Odds are, when you think of H.P. Lovecraft, you think of passages like this:
those first men formed the cult around tall idols which the Great Ones shewed them; idols brought in dim eras from dark stars. That cult would never die till the stars came right again, and the secret priests would take great Cthulhu from His tomb to revive His subjects and resume His rule of earth. The time would be easy to know, for then mankind would have become as the Great Old Ones; free and wild and beyond good and evil, with laws and morals thrown aside and all men shouting and killing and revelling in joy. Then the liberated Old Ones would teach them new ways to shout and kill and revel and enjoy themselves, and all the earth would flame with a holocaust of ecstasy and freedom.
-From (where else?) The Call of Cthulhu
Indeed, Lovecraft has entered the popular imagination as a horror writer. Tales like The Dunwich Horror, Shadow Over Innsmouth and The Colour Out of Space (my personal favorite) as considered his classic.
But there was more than one side to the man and his writing. Lovecraft was extremely prolific, and much of his fiction, especially the earlier stuff, is more fantasy than horror. He drew heavily from Lord Dunsany's lush tales (perhaps the most influential fantasist until Tolkien) as well as his own dreams.
I'd forgotten how powerful some of those stories could be.

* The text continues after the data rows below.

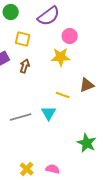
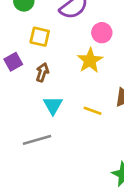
yellow star: (61, 57) -> (90, 60), turned -30
cyan triangle: (49, 113) -> (53, 105), moved

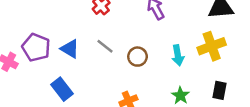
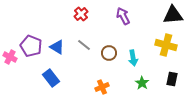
yellow cross: (212, 46) -> (166, 45), turned 35
cyan arrow: (178, 55) -> (133, 58), moved

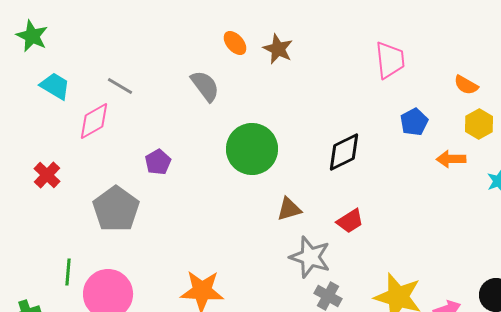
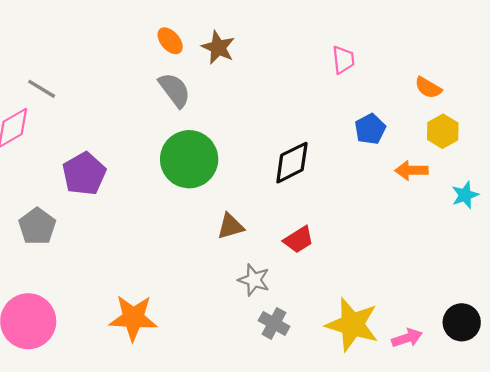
pink trapezoid: (390, 60) -> (343, 60), size x0.7
gray semicircle: (205, 86) -> (175, 90), moved
purple pentagon: (158, 162) -> (84, 174), size x1.5
gray pentagon: (116, 209) -> (37, 226), size x0.7
gray star: (310, 257) -> (254, 280), size x0.7

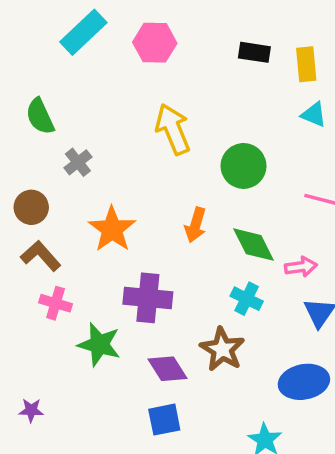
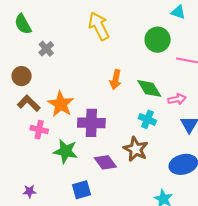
green circle: (244, 166) -> (158, 40), moved
orange star: (112, 229) -> (61, 104), moved
blue square: (164, 420) -> (82, 190), moved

Until the other night when I sat down with a complete volume of Lovecraft's fictions. One in particular, Celephaïs, might now be among my favorites. It begins like so:
In a dream Kuranes saw the city in the valley, and the sea-coast beyond, and the snowy peak overlooking the sea, and the gaily painted galleys that sail out of the harbour toward the distant regions where the sea meets the sky. In a dream it was also that he came by his name of Kuranes, for when awake he was called by another name. Perhaps it was natural for him to dream a new name; for he was the last of his family, and alone among the indifferent millions of London, so there were not many to speak to him and remind him who he had been. His money and lands were gone, and he did not care for the ways of people about him, but preferred to dream and write of his dreams. What he wrote was laughed at by those to whom he shewed it, so that after a time he kept his writings to himself, and finally ceased to write. The more he withdrew from the world about him, the more wonderful became his dreams; and it would have been quite futile to try to describe them on paper. Kuranes was not modern, and did not think like others who wrote. Whilst they strove to strip from life its embroidered robes of myth, and to shew in naked ugliness the foul thing that is reality, Kuranes sought for beauty alone. When truth and experience failed to reveal it, he sought it in fancy and illusion, and found it on his very doorstep, amid the nebulous memories of childhood tales and dreams.
There are not many persons who know what wonders are opened to them in the stories and visions of their youth; for when as children we listen and dream, we think but half-formed thoughts, and when as men we try to remember, we are dulled and prosaic with the poison of life. But some of us awake in the night with strange phantasms of enchanted hills and gardens, of fountains that sing in the sun, of golden cliffs overhanging murmuring seas, of plains that stretch down to sleeping cities of bronze and stone, and of shadowy companies of heroes that ride caparisoned white horses along the edges of thick forests; and then we know that we have looked back through the ivory gates into that world of wonder which was ours before we were wise and unhappy.
That last line hits hard, doesn't it? The whole story is moving and, one senses, very personal. Lovecraft's legacy rests on merciless cosmic terror, but here he's deeply compassionate, even heartbreaking. Like his horror, it mines dreams for its power, but this time they're not nightmares; though Kuranes could be said to live through any number of them in the waking world.
What Celephaïs captures perfectly is that moment of deep, cutting separation that comes just after the sudden end of an absolutely perfect dream. There's no single word for the split second when fantasy crashes into reality as you're back in your bed, alarm blaring and life's thousand weights settling in once more.
Let us never be too old, or too wise, to forget what we see on the other end of the ivory gates — and that dreams (or bliss) don't have to end there.